Oil prices rise after jump in crude imports to China
London (Apr 21) Oil prices rose in volatile trade on Thursday, as investors digested data showing China’s oil imports jumped last month while crude stockpiles continued to increase in the U.S.
Brent crude LCOM6, +0.17% the global oil benchmark, rose 11 cents, or 0.2% to $45.90 a barrel on London’s ICE Futures exchange. On the New York Mercantile Exchange, West Texas Intermediate futures CLM6, -0.02% were trading up 3 cents to $44.22 a barrel.
China’s crude imports in March were the second-highest on record, helping to allay fears that demand from the world’s second-biggest oil consumer is slowing.
China’s government said Thursday that crude-oil imports in March were up 21.6% from a year earlier at around 7.7 million barrels a day. The near-record imports were underpinned by strong demand from government stockpiling and local refineries that are eager to take advantage of the low prices.
Read: How to make sense out of a confusing rally for oil futures
In the U.S., data on Wednesday showed that stockpiles of crude increased last week by 2.1 million barrels and continued to hover near record highs. However, the Energy Information Administration also said U.S. production of crude fell for the sixth straight week to 8.95 million barrels. Last April, U.S. output peaked at 9.7 million barrels a day.
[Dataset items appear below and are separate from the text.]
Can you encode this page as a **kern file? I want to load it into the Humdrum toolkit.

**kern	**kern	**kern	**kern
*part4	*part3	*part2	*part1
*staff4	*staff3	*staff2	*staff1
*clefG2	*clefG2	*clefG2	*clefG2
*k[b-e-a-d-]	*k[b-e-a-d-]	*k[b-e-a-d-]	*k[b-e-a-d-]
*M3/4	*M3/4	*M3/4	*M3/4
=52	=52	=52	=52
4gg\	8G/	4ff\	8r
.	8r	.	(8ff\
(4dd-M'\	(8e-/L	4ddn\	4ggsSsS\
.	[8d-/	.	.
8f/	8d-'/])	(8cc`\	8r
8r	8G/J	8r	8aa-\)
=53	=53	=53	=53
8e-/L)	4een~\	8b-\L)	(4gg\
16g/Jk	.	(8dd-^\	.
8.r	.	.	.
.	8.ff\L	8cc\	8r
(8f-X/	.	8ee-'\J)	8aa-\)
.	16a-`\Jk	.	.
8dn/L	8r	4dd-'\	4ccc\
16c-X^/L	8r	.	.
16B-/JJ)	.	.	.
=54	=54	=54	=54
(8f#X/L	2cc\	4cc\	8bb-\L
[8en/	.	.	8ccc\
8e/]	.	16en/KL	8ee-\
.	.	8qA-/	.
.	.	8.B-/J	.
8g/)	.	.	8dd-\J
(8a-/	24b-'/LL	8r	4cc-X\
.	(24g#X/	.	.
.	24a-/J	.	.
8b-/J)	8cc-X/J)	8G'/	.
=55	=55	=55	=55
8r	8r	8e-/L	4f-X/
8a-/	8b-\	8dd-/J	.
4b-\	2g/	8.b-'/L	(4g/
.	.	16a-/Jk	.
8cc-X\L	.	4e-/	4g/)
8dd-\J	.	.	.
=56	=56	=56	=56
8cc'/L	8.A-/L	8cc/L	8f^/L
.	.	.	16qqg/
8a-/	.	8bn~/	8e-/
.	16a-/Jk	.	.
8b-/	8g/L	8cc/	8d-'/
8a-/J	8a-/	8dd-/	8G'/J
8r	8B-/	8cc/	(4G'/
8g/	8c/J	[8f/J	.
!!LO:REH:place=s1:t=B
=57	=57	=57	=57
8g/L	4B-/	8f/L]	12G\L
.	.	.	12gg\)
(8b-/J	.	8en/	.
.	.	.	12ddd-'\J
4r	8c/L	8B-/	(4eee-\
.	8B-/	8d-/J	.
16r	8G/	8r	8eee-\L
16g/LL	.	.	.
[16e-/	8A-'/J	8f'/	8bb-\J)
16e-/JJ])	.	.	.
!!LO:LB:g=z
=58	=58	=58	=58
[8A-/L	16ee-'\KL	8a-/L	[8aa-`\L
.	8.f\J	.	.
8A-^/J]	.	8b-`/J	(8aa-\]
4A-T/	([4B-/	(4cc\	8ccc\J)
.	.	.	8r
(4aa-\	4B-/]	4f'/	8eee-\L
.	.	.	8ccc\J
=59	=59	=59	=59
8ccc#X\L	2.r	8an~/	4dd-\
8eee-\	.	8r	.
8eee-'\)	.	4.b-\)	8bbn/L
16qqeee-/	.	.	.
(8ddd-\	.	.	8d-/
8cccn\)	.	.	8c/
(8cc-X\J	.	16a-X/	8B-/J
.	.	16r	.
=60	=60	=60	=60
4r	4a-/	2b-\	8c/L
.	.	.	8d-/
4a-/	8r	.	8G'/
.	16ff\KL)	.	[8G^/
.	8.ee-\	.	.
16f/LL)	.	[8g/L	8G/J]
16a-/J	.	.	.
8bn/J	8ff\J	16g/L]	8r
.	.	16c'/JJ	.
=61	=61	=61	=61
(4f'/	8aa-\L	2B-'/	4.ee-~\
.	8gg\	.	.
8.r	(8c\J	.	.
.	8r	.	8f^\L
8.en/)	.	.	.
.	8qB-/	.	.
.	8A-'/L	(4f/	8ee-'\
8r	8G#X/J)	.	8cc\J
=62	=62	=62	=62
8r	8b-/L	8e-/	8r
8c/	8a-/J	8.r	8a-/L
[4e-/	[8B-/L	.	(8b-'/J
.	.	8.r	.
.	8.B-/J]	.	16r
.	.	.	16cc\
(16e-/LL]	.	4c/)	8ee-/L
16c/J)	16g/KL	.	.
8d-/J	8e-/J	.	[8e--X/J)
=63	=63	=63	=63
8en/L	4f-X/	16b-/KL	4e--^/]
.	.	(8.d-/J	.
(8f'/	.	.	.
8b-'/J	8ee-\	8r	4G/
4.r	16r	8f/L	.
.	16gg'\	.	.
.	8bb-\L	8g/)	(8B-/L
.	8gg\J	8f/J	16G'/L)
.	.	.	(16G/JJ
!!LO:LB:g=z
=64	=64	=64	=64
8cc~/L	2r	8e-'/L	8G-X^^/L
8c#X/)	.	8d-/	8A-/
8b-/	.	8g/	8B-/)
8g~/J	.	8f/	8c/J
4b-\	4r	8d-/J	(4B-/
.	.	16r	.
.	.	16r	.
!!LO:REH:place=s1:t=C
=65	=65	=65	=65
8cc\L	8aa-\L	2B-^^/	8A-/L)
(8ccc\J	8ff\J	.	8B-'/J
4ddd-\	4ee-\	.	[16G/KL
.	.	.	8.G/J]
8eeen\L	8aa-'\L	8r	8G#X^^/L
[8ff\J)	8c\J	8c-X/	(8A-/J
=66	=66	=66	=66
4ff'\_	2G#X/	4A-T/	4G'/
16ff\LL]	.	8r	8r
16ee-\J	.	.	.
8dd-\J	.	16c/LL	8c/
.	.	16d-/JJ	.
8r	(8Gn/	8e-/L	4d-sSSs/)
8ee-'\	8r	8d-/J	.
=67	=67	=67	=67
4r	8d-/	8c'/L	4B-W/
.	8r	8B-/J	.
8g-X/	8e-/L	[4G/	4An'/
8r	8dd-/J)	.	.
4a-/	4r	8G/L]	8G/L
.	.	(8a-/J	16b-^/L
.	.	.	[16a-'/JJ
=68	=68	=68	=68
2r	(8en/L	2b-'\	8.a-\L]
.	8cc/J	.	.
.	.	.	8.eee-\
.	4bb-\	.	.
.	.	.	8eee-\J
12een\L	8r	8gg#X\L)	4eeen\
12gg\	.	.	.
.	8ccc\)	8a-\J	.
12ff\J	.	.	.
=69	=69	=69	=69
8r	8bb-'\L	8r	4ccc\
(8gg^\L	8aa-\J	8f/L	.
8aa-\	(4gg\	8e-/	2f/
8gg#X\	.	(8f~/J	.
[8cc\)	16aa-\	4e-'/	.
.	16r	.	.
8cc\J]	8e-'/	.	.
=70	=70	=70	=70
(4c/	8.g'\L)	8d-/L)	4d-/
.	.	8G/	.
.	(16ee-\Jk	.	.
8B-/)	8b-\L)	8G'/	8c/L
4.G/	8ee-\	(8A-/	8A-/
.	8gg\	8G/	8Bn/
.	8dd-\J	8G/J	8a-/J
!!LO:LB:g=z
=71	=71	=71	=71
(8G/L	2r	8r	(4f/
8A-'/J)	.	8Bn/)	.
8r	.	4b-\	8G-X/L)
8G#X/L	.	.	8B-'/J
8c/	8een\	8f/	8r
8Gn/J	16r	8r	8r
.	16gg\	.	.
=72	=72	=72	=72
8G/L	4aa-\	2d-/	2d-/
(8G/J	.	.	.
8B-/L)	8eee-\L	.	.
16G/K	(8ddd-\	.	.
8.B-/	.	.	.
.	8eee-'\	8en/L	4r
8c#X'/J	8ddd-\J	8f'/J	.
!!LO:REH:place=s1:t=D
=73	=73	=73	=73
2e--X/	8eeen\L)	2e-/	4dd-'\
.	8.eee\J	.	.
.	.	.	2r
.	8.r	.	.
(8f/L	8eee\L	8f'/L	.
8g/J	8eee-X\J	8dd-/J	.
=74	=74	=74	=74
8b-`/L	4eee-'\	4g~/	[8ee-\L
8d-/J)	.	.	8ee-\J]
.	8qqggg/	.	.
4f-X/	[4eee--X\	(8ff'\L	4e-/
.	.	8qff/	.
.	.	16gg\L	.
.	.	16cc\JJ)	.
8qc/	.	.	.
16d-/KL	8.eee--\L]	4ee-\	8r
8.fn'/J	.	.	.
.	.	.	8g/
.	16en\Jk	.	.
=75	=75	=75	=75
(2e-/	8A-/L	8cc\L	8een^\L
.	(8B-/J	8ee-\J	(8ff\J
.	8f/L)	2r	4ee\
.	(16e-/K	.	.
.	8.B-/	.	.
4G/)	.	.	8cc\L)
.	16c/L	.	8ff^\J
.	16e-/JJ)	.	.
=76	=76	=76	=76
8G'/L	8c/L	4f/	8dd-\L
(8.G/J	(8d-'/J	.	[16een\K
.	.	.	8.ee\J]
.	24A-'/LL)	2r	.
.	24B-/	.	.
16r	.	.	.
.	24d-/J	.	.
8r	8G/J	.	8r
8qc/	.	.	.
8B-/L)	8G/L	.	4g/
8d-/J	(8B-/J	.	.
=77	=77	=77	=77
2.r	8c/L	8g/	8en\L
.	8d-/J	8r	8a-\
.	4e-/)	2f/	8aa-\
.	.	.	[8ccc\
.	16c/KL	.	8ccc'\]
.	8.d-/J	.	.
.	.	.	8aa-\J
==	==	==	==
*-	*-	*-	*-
“The dwindling U.S. oil production will ensure that the oversupply is noticeably reduced in the second half of the year and that the oil market will be balanced by next year at the latest,” analysts at Commerzbank said in a report.
Falling U.S. output will add to declines from producers outside the Organization of the Petroleum Exporting Countries this year. Non-OPEC production is expected to fall by 700,000 barrels a day in 2016, the largest annual decline since 1992, the International Energy Agency estimates.
“Low oil prices have started to put a brake on non-OPEC producers, U.S. [shale] oil in particular,” Fatih Birol, the agency’s executive director, said in a speech Thursday.
Persistent oversupply has dragged oil prices down for nearly two years, but signs of declining production have stoked a more upbeat sentiment in recent weeks. Prices edged higher even after a group of key OPEC and non-OPEC producers failed to clinch an output freeze agreement at talks in Doha on Sunday.
Read: OPEC secretary-general says cartel may discuss oil freeze at June meeting
“The failure of the Doha talks has moved surprisingly quickly into the background. The oil market is seemingly caught in a positive mood, dismissing the persisting supply glut,” said Norbert Ruecker, head of commodities research at Julius Baer.
Later on Thursday, market watchers will be focusing on the European Central Bank’s policy meeting later Thursday. The central bank is widely expected to hold interests steady at record lows.
Read: ECB’s Draghi could be in for a grilling over ‘helicopter money’
Nymex reformulated gasoline blendstock for May RBK6, +0.61% — the benchmark gasoline contract — rose 0.7% to $1.52 a gallon.